During the Parthian and Sasanian eras, Lamerd served as an important military center, with numerous forts and fire temples constructed throughout the region. Some of these religious sites still survive in Khafrouyeh, Allamroudasht, and Ashkanan. In the Islamic period, the Lamerd pass became a major route for migrating and traveling peoples, whose diverse influences helped shape the region’s rich cultural heritage.

==Demographics==
===Ethnicity===
Lamerd was historically part of the region of Irahistan. The people of Lamerd are known as the Achomi people.

===Population===
At the time of the 2006 National Census, the city's population was 21,365 in 4,921 households. The following census in 2011 counted 25,131 people in 6,572 households. The 2016 census measured the population of the city as 29,380 people in 8,529 households.

==Climate==
Lamerd has a hot desert climate (BWh) according to the Köppen climate classification.
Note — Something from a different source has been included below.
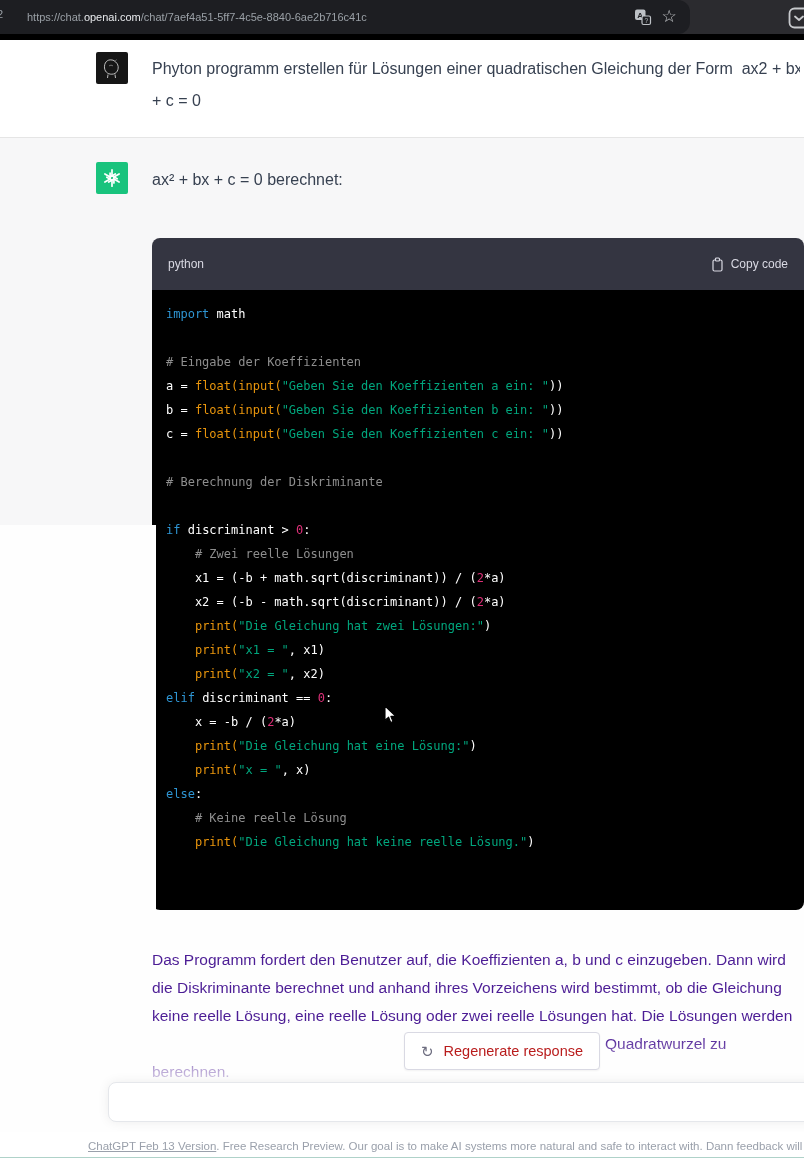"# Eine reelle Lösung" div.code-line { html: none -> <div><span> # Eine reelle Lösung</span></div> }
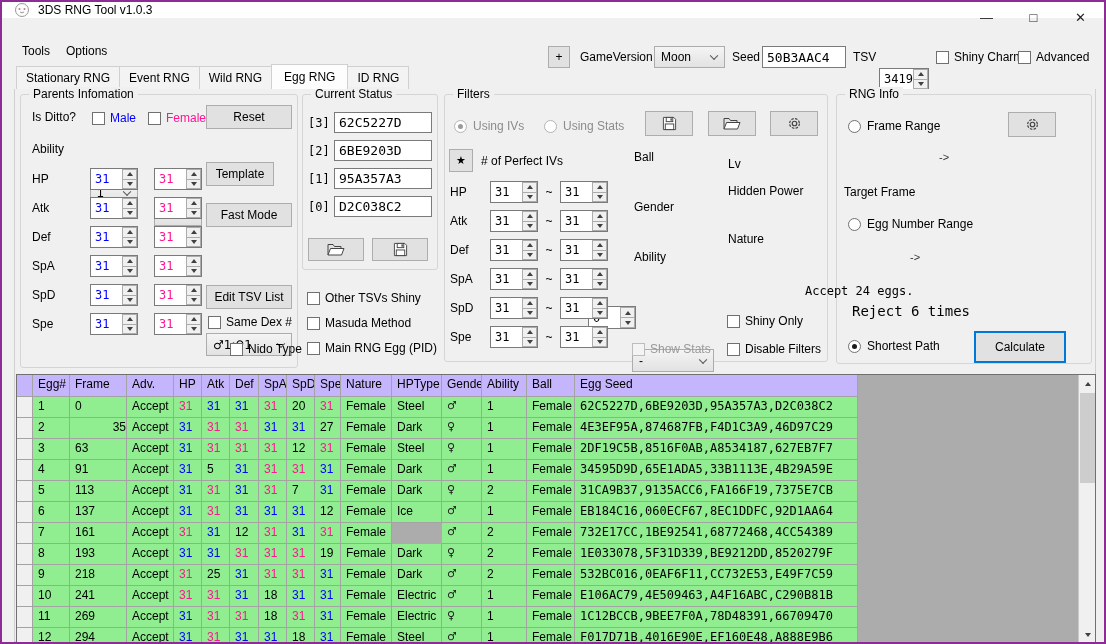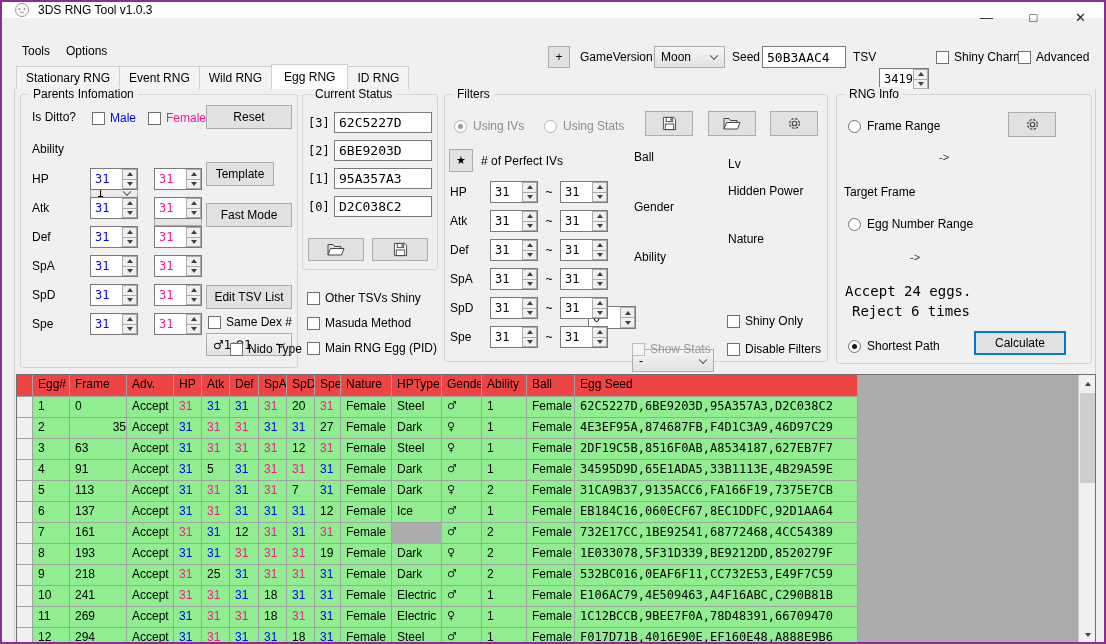"Accept 24 eggs." div.lbl { font-size: 14px -> 12px; left: 843px -> 803px }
Climate data for Lamerd (1995-2005)
| Month | Jan | Feb | Mar | Apr | May | Jun | Jul | Aug | Sep | Oct | Nov | Dec | Year |
| Daily mean °C (°F) | 14.0 (57.2) | 16.2 (61.2) | 19.5 (67.1) | 25.4 (77.7) | 31.0 (87.8) | 33.9 (93.0) | 35.5 (95.9) | 34.8 (94.6) | 31.4 (88.5) | 26.7 (80.1) | 20.2 (68.4) | 16.1 (61.0) | 25.4 (77.7) |
| Mean daily minimum °C (°F) | 7.9 (46.2) | 9.3 (48.7) | 12.0 (53.6) | 16.4 (61.5) | 21.2 (70.2) | 23.5 (74.3) | 26.6 (79.9) | 25.8 (78.4) | 21.7 (71.1) | 17.0 (62.6) | 11.8 (53.2) | 9.0 (48.2) | 16.9 (62.3) |
| Average precipitation mm (inches) | 80.8 (3.18) | 24.1 (0.95) | 54.3 (2.14) | 7.1 (0.28) | 0.0 (0.0) | 1.6 (0.06) | 2.0 (0.08) | 7.5 (0.30) | 0.4 (0.02) | 2.2 (0.09) | 7.8 (0.31) | 49.3 (1.94) | 237.1 (9.35) |
| Average relative humidity (%) | 65 | 55 | 50 | 34 | 22 | 21 | 29 | 33 | 36 | 37 | 46 | 50 | 40 |
Source: IRIMO

== Industry ==
The city's main industries are based on its rich natural gas sources. Tabnak, Homa, Shanol, Varavi are important local gas zones.

==Transportation==
Lamerd International Airport opened in 1964, with flights to Tehran, Shiraz, Lar, Lavan and international flights to Bahrain, Kuwait, United Arab Emirates, and Qatar.

==Popular culture==

The name of the city Lamerd has been significantly circulated in the media outlet following the US attack to the city on the first day of the US-Israeli war on Iran in February 2026. In the first hours of the opening day of the war on 28 February 2026, a sports hall in the city was bombed with an alleged Precision Strike Missile, tested on field for the first time. The attack killed only civilians in a city not known for any special military apparatus. More than 20 people were and around 100 seriously injured due to the thousands of Tungsten fragments embedded in the PrSM bombs An additional 100 people were injured.. Investigative reports by The New York Times and weapons experts, including Jeffrey Lewis, identified the munition as a U.S.-made Precision Strike Missile (PrSM), citing visual evidence of fragmentation patterns and airburst detonation.